The Cavendish Laboratory
 

"Quick" questions are brief questions, often compulsory and set in Section A of a paper. They are designed to test whether you have understood the most basic ideas of the course. If you know your stuff, they should not take long, and a brief answer will be adequate.

Standard questions begin with a bookwork question, followed by a problem, sometimes with a more tricky point at the end. Notice the division of marks (usually shown in the margin), and make sure you earn the easy bookwork marks. An annotated diagram or graph may be worth many lines of writing. Always review what the problem will involve before starting the question, and tell the examiner at each point what you are doing. Review your strategy before starting on lengthy algebra. If your algebra falls in a heap and you don't have time to sort it out, tell the examiner what you were trying to do. In numerical problems, get the formula first and then substitute the values and don't forget to quote the units. If you get stuck with a particular part of question, look for "re-entry points" later in the question rather than giving up altogether.

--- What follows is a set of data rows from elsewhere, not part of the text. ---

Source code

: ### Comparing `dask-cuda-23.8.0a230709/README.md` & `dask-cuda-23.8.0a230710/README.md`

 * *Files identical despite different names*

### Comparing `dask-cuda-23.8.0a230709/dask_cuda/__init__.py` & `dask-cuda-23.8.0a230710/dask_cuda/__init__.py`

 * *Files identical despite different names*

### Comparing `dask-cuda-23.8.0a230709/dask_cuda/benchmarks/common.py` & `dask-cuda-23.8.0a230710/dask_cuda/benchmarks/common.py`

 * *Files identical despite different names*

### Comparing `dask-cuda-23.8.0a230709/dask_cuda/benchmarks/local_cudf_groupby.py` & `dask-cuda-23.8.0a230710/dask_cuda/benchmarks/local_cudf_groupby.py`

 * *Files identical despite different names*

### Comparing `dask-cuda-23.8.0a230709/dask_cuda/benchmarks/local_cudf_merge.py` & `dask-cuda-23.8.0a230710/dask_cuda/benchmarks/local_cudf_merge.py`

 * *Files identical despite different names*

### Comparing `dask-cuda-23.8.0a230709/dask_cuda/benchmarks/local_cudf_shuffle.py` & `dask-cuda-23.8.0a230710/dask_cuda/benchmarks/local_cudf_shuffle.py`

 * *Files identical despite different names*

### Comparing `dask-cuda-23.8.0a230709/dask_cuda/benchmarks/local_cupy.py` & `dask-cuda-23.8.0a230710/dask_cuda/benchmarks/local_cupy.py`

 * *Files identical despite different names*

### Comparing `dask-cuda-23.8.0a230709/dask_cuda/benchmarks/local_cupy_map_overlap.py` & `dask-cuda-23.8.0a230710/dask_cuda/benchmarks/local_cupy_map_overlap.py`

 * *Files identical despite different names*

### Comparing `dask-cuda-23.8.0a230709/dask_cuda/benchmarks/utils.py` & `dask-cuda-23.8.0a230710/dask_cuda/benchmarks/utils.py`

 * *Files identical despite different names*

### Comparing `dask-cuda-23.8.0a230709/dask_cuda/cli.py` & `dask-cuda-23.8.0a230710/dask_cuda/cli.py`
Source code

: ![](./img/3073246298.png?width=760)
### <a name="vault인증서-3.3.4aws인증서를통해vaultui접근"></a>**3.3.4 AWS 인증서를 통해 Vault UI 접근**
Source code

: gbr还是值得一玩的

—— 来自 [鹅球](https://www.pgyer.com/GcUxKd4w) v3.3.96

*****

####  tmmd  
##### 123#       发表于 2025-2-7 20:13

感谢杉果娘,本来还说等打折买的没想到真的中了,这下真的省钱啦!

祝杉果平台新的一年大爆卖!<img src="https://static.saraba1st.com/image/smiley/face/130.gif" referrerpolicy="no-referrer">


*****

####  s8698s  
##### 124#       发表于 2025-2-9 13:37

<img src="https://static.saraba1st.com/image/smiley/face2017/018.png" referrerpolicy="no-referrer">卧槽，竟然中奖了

Essay questions are full-length questions designed to see whether you understand some topic in reasonable depth. Stop to think how you will tackle an essay. Your answer must be structured, and you should make an attempt to explain yourself clearly, and to exhibit the logic of the subject and the relations between ideas. For many topics an essay should refer to both theory and experiment. It will normally contain some diagrams and equations, but it must also contain proper headings and connected English, though under exam conditions you will not have time to write a very elaborate account. Writing good essays requires practice - make sure you get some. It is just as possible to get high marks for an essay as for a problem, and you are less likely get completely stuck.

"Brief notes" questions are usually half the length of a standard question, and test your understanding of bookwork. They will not usually need extensive structuring, and your answer might well consist of little more than appropriate diagrams, graphs and succinct bullet points. Before you finish, ask yourself whether you've covered all the important points.

In answering any question, remember that its scope may not be limited to a single course, or to the work of the current academic year. From time to time, Part I material may be very relevant to Part II or Part III questions.

Many questions ask for a formula to be derived. It is of course acceptable to use the desired result to guide your working. However, the Examiners have recently noticed a significant minority of students who get from a wrong starting point to the correct result by "fudging" the working in the middle of a question. This strategy, which borders on dishonesty, is likely to be heavily penalised by the Examiners. If you cannot quite get to the answer, then honesty is the best policy.